Blurring the lines between B2B and B2C
For Barbara, there is ultimately little to differentiate B2B and B2C. As she argues, personas don’t change from B to C. “When I’m in business mode, I’m still Barbara,” she explains. “My biases are still my biases, my expectations are still my expectations.”
Although recognising that the B2B ecosystem is more complex than her counterpart, this doesn’t give B2B a free pass. “The ease I expect of Netflix I expect of B2B,” she continues. “Why is it taking me four hours to set up a system when it should’ve been four clicks of a button?”

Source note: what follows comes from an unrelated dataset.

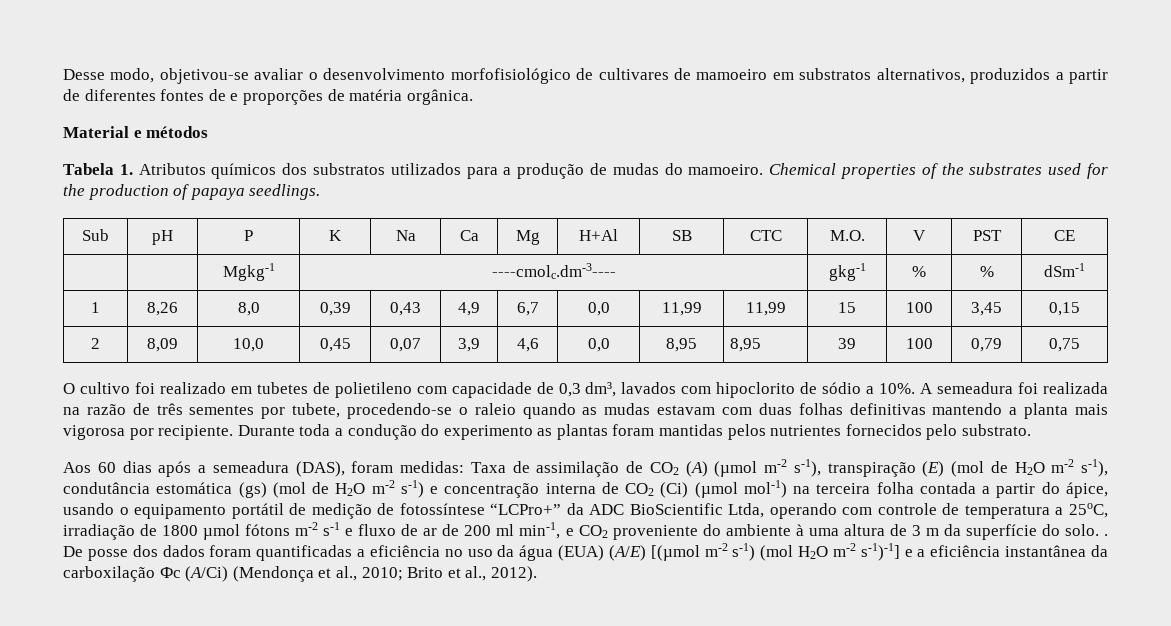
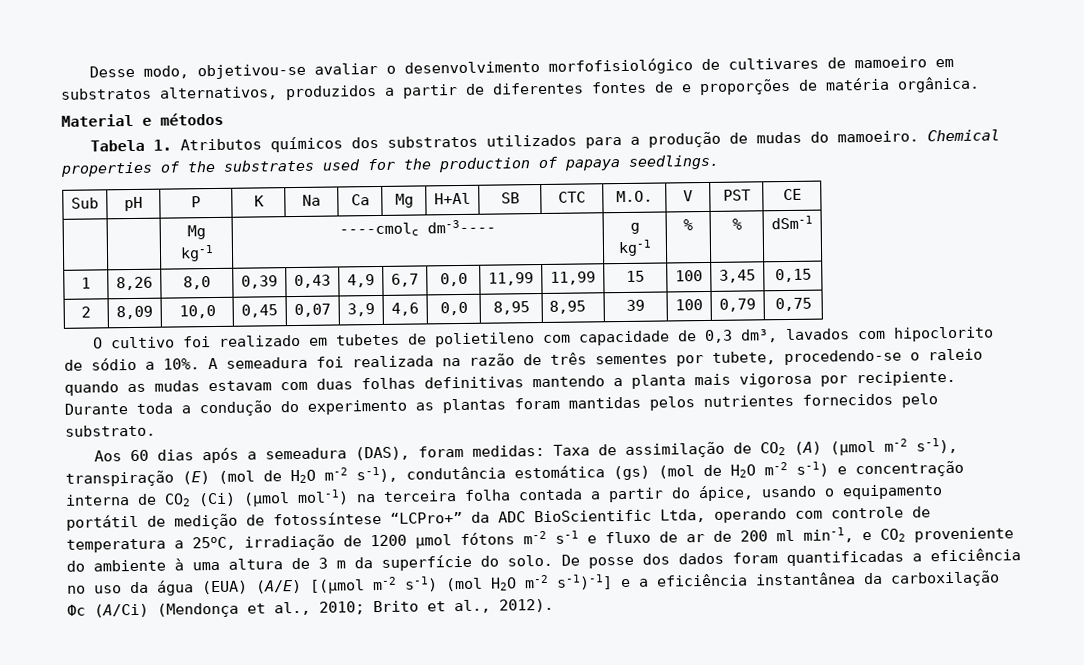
[222,263,275,281] [491,263,616,279] [828,263,866,281] Mgkg-1 | ----cmolc.dm-3---- | gkg-1 -> [186,225,206,240] [179,245,214,262] [339,219,496,237] [629,222,640,234] [618,239,652,257] Mg kg-1 | ----cmolc dm-3---- | g kg-1
[162,525,199,536] 1800 -> [370,534,407,547] 1200
[1103,534,1108,536] . -> (553, 560) none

It doesn’t stop there. As she maintains, emotional drivers are higher in B2B. A B2C consumer can unsubscribe and move on – what Netflix doesn’t have, Amazon Prime and the plethora of other streaming services will, she quips. “You can’t do that in B2B,” Barbara maintains. “I’ve lost time, money, and effort. I’m locked in. I’m not recommending you and the minute I find another solution I’m gone.”

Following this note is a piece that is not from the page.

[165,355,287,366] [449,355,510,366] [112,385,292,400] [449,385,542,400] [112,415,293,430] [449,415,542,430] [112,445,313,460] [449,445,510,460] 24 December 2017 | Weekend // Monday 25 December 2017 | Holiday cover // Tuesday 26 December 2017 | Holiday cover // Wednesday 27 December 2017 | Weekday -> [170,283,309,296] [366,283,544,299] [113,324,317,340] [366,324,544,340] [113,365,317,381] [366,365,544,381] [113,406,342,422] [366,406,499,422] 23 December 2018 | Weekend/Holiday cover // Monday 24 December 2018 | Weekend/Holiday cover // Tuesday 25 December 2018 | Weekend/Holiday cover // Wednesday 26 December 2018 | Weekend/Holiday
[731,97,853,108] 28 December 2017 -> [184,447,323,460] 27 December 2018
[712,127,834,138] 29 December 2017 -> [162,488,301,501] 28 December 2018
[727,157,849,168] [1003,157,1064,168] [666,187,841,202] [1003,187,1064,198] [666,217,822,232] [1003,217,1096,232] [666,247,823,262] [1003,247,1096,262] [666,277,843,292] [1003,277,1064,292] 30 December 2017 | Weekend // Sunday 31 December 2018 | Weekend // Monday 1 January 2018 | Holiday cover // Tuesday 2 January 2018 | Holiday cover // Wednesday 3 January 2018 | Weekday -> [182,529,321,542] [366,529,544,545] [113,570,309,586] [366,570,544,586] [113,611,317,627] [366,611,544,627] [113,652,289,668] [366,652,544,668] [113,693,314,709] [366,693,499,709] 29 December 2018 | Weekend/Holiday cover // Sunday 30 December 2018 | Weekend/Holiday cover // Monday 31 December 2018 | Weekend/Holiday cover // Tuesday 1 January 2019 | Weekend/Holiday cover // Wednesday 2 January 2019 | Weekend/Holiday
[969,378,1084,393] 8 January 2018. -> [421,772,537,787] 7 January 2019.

She stresses the importance of organisation’s walking the walk. Simply put, don’t say you can do something that you can’t. As she states, you can forgive Netflix, but you can’t forgive a solution that makes your business less confident and jeopardises your client’s work.
Her key takeaway advice? Avoid doing the easier thing rather than the right thing. Trust and transparency are crucial to CX – and keep it simple.